Now we are going to analyze a code implemented in Python using the Django framework. The following image represents the code that will be analyzed:
This functionality aims to implement the following behavior: any request that doesn’t meet one of the requirements listed below should be saved in the log file.
- The path starts with /adm;
- The path starts with /super_adm;
- The path ends with .ico.
Once again, the problem with the feature lies in using a URL reading method that returns not just the URL path but also the URL along with parameters. In this case, the method used was get_full_path, which causes the feature to fail to properly validate the resource being fetched.
So, to subvert the above verification, it would be enough to add a parameter containing the .ico value at the end of the URL. The following image illustrates this:
If you read the code a little more carefully, you might be wondering: why didn’t he choose to send the request that started with, for example, /admin or /static?
Again, this choice comes from prior knowledge: Django doesn’t accept an URL containing a set of characters like ../.
Finally, let’s evaluate an example of a bad implementation in GoLang using the net/http library. Here is the code:
This functionality aims to define whether the resource being searched for should be done unauthenticated or authenticated.

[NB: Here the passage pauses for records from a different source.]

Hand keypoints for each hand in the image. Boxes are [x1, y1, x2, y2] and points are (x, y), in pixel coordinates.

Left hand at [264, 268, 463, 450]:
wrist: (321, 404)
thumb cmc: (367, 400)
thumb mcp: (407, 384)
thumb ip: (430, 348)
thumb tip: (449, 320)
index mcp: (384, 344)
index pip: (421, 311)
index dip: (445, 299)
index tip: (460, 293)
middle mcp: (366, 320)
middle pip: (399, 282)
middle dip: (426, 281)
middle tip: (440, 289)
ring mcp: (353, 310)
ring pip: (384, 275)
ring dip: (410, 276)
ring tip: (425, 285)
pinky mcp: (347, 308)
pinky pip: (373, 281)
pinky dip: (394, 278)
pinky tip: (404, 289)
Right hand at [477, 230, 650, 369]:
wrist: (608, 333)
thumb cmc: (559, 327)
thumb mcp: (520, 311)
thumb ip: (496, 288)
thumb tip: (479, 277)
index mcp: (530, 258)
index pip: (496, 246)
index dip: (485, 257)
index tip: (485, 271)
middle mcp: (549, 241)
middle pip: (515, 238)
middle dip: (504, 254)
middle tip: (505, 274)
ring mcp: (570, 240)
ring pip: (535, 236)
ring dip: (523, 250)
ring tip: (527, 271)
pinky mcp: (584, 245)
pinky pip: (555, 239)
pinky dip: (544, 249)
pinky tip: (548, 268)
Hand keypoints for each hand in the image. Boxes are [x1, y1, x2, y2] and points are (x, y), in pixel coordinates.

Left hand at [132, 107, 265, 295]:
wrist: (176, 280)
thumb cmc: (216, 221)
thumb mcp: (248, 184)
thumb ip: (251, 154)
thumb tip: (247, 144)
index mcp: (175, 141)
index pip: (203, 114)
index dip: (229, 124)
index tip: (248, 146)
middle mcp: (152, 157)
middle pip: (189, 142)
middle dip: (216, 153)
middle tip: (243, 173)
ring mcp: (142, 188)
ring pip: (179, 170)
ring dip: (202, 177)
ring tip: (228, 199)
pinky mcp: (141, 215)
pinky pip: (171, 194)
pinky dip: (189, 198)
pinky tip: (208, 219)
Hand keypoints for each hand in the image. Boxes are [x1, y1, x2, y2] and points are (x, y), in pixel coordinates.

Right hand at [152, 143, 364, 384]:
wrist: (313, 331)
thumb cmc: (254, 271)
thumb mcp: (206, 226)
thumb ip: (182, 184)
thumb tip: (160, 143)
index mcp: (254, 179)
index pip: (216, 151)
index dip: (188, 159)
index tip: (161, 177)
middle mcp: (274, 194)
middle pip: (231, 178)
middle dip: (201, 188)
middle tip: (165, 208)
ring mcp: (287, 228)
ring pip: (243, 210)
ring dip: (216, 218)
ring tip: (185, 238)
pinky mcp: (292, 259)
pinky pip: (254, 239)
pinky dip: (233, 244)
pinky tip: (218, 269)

To do so, the developer made two assumptions:
- The first assumption is that if the resource being fetched contains at the beginning of its URL the values /api/public/CALENDAR or /api/public/TASKS, the response will be false, and the request will not be processed;
- The second assumption is that for the request to be processed, the URL must contain: either, at its beginning, the words /home or /public/; or, at its end, .css or .js.
So, to subvert the above check, an attacker would simply add one of the expected values to the end of the request. The following image illustrates an example of this scenario:
There are several frameworks and libraries endorsed by the security community, which enable URL checking. If possible, use these libraries instead of “in-house” implementations. However, if you need this implementation for specific situations, use methods that return only the path that is being requested. This practice prevents querystring information from being considered when evaluating the URL.
As we have seen, regardless of which programming language is used, there is evidence that software engineers choose to implement “in-house” URL-based filtering. There is also evidence that this filtering is often performed inadequately and on a large scale, enabling a variety of attack scenarios to emerge most notably “stealth” browsing and access control subversion.
 Disclaimer: no 0-day will be reported in this blogpost, flaws eventually encountered during the creation of this survey were occasionally reported to the manufacturers.